+++ Dataset records +++
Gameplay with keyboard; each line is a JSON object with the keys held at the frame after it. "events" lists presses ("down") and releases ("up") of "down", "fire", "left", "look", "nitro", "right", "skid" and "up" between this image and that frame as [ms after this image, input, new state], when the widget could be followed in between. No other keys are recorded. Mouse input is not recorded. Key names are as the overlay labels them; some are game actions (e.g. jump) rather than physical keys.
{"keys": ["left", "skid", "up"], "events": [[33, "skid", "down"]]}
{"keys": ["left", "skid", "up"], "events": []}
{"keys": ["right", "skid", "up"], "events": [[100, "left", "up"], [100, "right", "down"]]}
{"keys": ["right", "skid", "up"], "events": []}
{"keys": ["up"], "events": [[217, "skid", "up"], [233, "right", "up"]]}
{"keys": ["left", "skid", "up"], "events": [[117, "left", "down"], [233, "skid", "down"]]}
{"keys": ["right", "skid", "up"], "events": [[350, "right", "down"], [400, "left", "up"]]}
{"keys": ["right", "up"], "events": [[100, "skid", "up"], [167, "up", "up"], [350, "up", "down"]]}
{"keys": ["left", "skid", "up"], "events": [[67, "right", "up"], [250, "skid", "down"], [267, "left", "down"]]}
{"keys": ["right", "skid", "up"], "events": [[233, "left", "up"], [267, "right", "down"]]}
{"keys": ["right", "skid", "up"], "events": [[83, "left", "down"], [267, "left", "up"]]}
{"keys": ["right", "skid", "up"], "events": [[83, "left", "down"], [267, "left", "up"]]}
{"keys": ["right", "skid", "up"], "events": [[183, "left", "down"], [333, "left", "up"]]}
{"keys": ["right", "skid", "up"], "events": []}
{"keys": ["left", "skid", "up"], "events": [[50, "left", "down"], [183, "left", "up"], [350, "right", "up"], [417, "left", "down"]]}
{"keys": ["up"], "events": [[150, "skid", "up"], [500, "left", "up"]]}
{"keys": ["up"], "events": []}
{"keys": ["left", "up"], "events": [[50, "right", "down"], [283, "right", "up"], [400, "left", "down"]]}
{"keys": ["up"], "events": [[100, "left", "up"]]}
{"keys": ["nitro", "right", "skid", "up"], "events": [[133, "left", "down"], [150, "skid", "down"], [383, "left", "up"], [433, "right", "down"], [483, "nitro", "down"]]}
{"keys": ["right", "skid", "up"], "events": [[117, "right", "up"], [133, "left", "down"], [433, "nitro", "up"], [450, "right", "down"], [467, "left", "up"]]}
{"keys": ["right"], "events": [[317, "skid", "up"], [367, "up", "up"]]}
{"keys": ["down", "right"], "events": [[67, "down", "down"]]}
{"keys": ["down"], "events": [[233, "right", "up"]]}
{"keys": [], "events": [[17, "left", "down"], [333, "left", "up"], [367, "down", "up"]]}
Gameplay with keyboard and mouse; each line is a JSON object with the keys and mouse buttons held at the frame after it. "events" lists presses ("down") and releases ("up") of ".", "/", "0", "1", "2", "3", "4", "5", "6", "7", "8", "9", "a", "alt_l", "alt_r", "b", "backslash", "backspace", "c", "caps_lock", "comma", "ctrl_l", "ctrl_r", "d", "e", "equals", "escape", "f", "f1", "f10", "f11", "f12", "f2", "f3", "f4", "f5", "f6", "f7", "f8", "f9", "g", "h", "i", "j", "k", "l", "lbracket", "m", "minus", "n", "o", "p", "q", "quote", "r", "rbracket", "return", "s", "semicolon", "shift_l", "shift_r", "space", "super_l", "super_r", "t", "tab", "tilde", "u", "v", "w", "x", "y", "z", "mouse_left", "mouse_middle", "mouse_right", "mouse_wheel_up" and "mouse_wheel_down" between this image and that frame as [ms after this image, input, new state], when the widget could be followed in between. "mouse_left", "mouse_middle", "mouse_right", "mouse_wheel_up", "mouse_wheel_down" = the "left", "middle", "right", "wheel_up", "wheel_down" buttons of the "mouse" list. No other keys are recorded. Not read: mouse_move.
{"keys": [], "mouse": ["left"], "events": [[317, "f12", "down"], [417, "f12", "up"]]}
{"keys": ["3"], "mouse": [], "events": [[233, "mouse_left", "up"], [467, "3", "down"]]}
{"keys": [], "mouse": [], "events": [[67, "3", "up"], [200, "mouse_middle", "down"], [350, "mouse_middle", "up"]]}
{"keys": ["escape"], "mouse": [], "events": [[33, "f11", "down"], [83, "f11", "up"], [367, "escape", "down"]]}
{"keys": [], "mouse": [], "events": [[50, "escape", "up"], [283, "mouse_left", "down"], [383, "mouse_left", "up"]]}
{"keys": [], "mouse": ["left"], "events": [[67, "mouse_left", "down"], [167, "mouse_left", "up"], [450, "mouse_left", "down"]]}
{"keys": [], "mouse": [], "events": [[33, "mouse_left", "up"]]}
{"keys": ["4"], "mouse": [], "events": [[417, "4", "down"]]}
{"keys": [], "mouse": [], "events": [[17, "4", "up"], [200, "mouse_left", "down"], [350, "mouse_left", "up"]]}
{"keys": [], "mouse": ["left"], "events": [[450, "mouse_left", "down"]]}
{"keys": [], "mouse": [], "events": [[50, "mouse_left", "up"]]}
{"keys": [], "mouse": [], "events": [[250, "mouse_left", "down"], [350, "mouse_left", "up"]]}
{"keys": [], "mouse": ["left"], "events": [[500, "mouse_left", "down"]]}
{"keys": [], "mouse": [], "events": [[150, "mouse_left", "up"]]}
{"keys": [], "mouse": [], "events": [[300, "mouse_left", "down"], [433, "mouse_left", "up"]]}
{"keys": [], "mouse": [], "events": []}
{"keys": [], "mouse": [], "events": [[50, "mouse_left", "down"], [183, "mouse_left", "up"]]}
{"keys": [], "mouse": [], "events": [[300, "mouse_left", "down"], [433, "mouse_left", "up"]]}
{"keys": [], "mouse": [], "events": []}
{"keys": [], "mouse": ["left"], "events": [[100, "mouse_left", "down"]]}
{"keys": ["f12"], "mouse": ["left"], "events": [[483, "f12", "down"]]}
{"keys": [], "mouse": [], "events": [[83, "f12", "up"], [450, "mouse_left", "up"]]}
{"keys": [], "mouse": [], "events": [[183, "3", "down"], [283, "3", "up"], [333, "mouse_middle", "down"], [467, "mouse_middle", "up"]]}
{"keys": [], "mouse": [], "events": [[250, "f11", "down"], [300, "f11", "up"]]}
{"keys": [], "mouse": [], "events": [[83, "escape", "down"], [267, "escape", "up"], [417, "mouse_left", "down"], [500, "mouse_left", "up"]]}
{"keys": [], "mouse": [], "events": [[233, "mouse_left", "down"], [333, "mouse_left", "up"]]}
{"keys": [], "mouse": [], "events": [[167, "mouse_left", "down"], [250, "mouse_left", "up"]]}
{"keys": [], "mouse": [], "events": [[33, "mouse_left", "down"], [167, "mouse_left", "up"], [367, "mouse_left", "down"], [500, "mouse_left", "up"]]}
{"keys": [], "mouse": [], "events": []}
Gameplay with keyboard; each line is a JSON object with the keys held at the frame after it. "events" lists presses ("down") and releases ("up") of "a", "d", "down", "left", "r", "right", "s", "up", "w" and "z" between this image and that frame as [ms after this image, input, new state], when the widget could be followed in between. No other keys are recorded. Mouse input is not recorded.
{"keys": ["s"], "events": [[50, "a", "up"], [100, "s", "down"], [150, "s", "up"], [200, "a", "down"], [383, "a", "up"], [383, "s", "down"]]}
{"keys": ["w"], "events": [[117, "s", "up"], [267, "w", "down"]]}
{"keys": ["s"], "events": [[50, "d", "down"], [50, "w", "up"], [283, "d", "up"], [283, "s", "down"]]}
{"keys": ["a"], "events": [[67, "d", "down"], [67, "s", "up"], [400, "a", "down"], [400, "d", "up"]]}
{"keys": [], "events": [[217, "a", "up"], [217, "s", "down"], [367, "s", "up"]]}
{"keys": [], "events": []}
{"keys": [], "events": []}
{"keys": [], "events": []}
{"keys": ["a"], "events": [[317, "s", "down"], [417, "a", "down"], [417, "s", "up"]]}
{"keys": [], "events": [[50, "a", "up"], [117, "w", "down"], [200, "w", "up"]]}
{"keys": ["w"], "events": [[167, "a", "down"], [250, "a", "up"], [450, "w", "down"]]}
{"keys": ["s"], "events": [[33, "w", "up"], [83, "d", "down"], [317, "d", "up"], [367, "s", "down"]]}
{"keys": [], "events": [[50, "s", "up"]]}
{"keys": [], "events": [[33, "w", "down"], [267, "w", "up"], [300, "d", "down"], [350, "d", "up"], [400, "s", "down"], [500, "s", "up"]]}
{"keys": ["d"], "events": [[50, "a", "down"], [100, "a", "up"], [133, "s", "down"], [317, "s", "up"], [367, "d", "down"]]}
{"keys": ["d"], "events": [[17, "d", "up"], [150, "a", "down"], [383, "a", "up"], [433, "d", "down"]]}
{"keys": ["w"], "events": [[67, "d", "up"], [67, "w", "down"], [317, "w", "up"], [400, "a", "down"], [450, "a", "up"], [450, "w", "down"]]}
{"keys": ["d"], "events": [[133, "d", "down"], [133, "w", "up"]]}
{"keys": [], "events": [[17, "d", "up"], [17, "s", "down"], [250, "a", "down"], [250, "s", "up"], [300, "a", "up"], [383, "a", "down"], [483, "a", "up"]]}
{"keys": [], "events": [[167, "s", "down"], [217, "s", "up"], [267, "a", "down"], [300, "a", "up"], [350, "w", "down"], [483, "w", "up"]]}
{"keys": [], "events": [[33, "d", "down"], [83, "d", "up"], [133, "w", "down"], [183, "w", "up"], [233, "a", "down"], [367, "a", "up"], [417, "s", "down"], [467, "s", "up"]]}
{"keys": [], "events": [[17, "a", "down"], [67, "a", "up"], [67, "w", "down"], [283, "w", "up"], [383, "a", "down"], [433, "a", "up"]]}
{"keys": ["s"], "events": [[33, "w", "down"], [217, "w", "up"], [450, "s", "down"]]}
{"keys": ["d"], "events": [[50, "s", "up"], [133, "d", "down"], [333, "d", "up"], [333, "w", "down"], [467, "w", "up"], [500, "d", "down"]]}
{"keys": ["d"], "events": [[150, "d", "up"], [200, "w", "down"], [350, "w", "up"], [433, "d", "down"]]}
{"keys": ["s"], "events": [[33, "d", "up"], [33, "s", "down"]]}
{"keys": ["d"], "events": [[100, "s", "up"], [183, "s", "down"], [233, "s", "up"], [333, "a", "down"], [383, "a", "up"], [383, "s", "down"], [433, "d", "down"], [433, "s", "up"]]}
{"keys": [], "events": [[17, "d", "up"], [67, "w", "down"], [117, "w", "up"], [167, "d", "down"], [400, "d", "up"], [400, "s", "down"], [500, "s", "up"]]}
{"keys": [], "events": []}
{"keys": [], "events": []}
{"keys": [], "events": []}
+++
Your goal
State the number of lines above that include the word "nitro", and write nothing besides that number.

Reply to the task
3